── Extract provided
# Would you buy a used Saw Stop?



## Lumber2Sawdust (Jul 22, 2010)

Like many LJs, I watch my local CraigsList for deals on tools that I'm interested in. Today a SawStop cabinet saw showed up.

It would be a good deal - $2000 (I'm assuming it's in good condition)

I was talking with the owner of my local Woodcraft recently and I mentioned looking for a used SS. He thought that buying a used SS was not a good idea. I can understand that you are relying on electronics to possibly save your fingers so it would be good to know its history. On the other hand, I'm bit cynical. I like the guy, but I'm thinking, if I buy a new SS, it would most likely be from him, so of course he would encourage me to buy a new one!

I know that the SS has an internal test cycle that it runs through when you start up the saw. Given that, I would think that it would be safe to use if it is passing its own tests.

What do you guys think?


----------



## khays (Aug 16, 2009)

I would go and take a look at it. Do some tests on it. I'd say reason he wants you to buy one from his is that he'll get commission on it. I don't have a problem buying used as long as it's in good shape. Some things are better used than new IMHO.


----------



## mrg (Mar 10, 2010)

If I found one on cragslist I would jump on it.


----------



## j_olsen (Sep 19, 2009)

if nothing else contact SS and ask them if there is anything you should look for


----------



## Brad_Nailor (Jul 26, 2007)

I think you are correct in that the saw does a self test of its on board electronics. I think if it passes it's own self test and there's a non triggered cartridge in the saw I would think its fully functional.


----------



## wmodavis (Aug 28, 2007)

I wouldn't even buy a new one.


----------



## richgreer (Dec 25, 2009)

If the price is right, I would not hesitate to buy a used SS. My initial reaction is that the $2000 price seems high, but I have not seen the machine. Maybe it's a perfectly valid price.
────
Given exercise = Extend the forum thread about buying a used SawStop, picking up after its final post. The lines after this thread bear no relation to it.
── Data
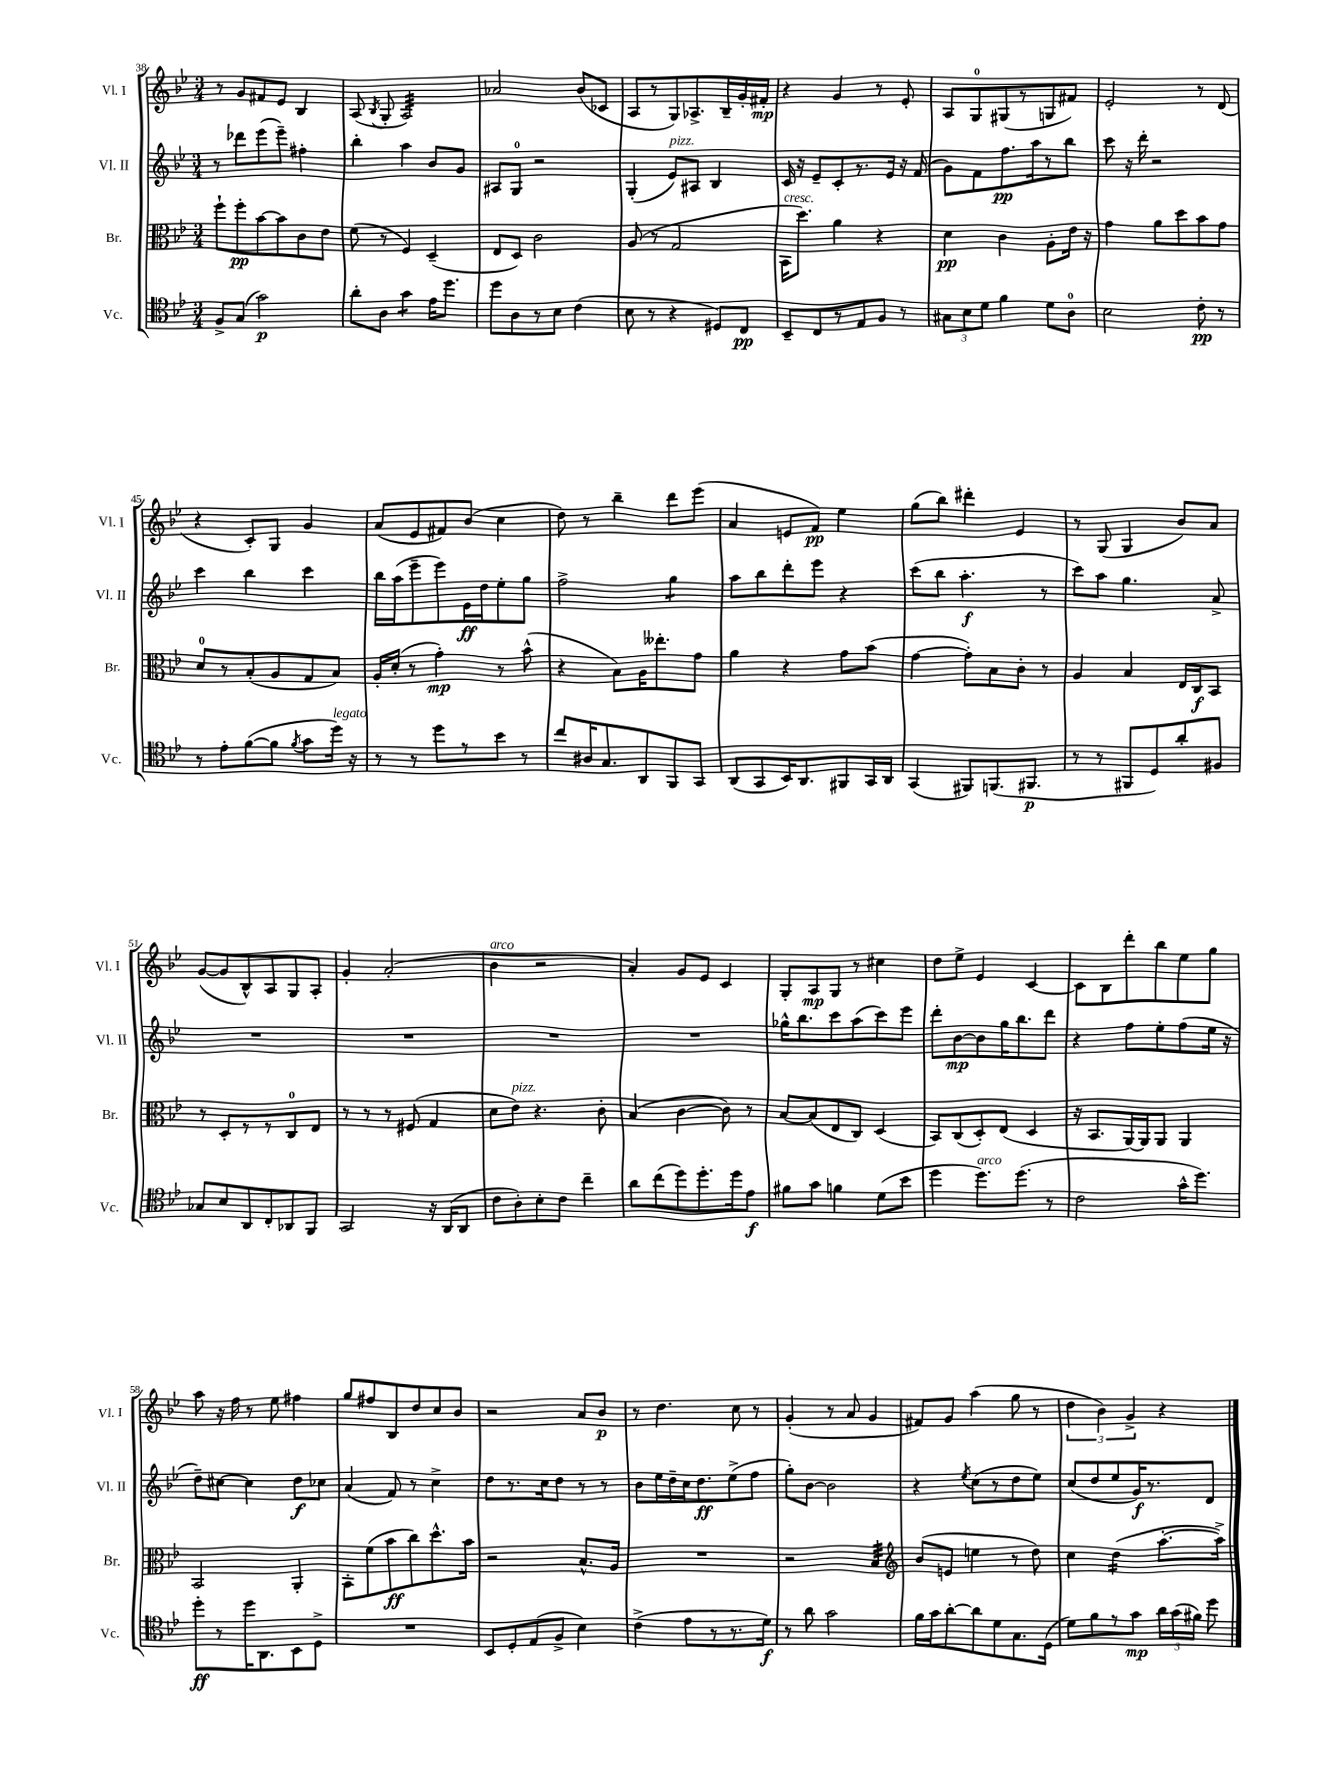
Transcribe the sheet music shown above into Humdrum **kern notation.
────
Output for this exercise =
----------



## Brad_Nailor (Jul 26, 2007)

Ya… I was waiting for the Saw Stop police to come screeching up…


----------



## rcs47 (Oct 31, 2009)

You can always call SawStop directly (1-866-sawstop), talk to a tech and ask what you should be watching for when looking at a used saw, i.e., does it use the blue brake cartridge. They can give you an idea of potential repair costs since you won't have a warranty.

They are asking about 2/3 the cost of a new 3 HP saw that would come with a warranty (you didn't say the size). If it had been used in a shop for production work, I'd have to think hard, and really look at the condition. I've talked with people that have SawStops in their production shops, and they do fire more because of lack of attention. The most frequent trigger is the worker pulling their tape measure out to check something they just cut while the blade is spinning down and hitting the blade. A production saw could have multiple brake fires, and I don't know how you would tell how many a saw has seen.

If someone had used it for hobby work, again, looking at condition, but I wouldn't be as concerned about the use.


----------



## Knothead62 (Apr 17, 2010)

I third what Bill said.


----------



## Lumber2Sawdust (Jul 22, 2010)

Calling SawStop is a good idea. Thanks for the suggestion.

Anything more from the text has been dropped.